Ce que l’on peut analyser pour le numérique n’est pas identique pour tous les savoirs enseignés à l’école. Tous ne sont pas directement en lien avec des pratiques sociales. Le renversement de l’enseignement des langues au début du XXIè siècle avec le CECRL est une illustration de la tentative de réconciliation. De même le B2i allait aussi dans ce sens. On a aussi vu du côté de l’expérimentation scientifique le besoin de faire du lien à l’envers (l’école précédent le social) au travers d’initiatives comme « la main à la pâte », « les Savanturiers » et autres « jeunes chercheurs »… Nombre de ces idées et réflexions ne sont pas nouvelles, mais elles prennent actuellement une importance nouvelle du fait de la recomposition du paysage social sous l’influence du développement de la place de l’information communication dans les sociétés actuelles. Or le monde adulte est en train de s’apercevoir de cette recomposition et tente de reprendre la main.

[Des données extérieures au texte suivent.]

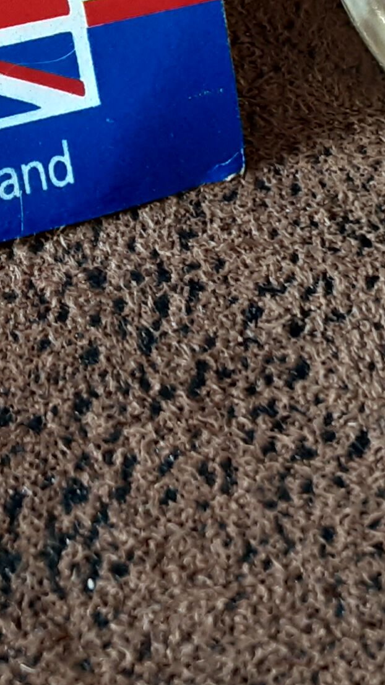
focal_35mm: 90
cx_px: -20
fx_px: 1634
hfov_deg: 13.2
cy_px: -6
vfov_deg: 22.7
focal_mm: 2.9
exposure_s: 1/50
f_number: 1.9
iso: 160
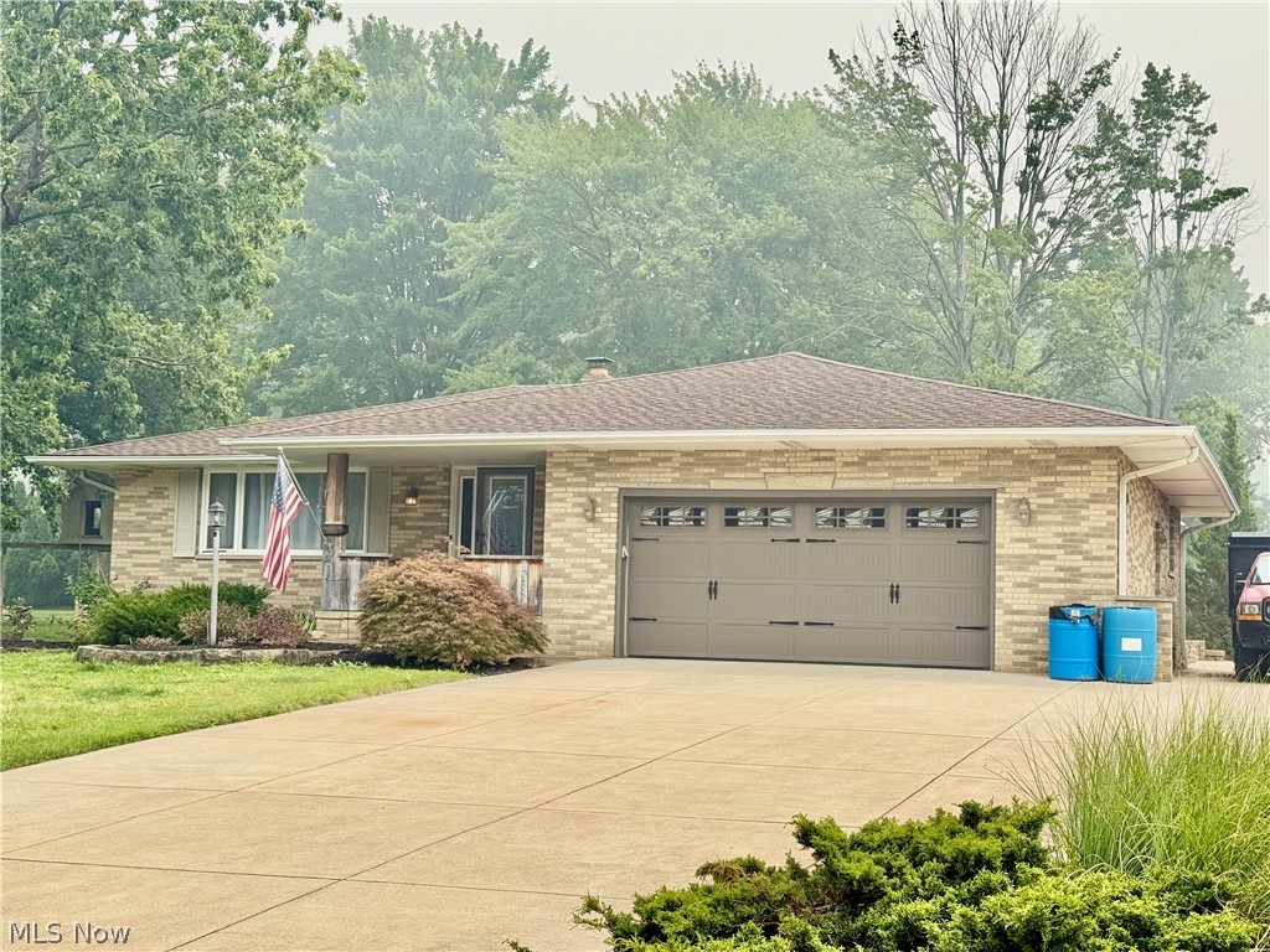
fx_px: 1761
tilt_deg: +4.7
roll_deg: -1.3
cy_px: 476
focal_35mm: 48
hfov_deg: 39.7
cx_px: 635
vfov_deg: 30.3
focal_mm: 6.76
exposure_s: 1/3226
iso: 64
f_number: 1.78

Il ne suffit pas de fustiger l’incompétence des jeunes, de fabriquer des référentiels, de scolariser le numérique. Il faut une réflexion plus globale et systémique. Les notions de flux et de dynamique de développement sont au centre de cette réflexion. Le modèle scolaire n’est pas adapté aux différences que l’on observe, et surtout son mode de traitement des différences qui au nom parfois des principes d’égalité ne veut pas assouplir son organisation verticale et horizontale. Si nous reprenons nos deux éléments clés vus plus haut, entraide et autoformation, il est temps que le monde scolaire se demande comment les prendre en compte de manière approfondie et pas seulement en surface. Nous avons à plusieurs reprises invité à une pédagogie basée sur l’accompagnement structurant pour aller dans ce sens. Malheureusement le sens des mots n’étant pas perçu de la même manière (les représentations mentales et sociales), cette expression n’est pas comprise dans le sens dans lequel nous l’entendons. C’est pourquoi nous invitons à prolonger la réflexion en mettant l’accompagnement structurant dans une perspective de développement de l’entraide et de l’autoformation chez les jeunes.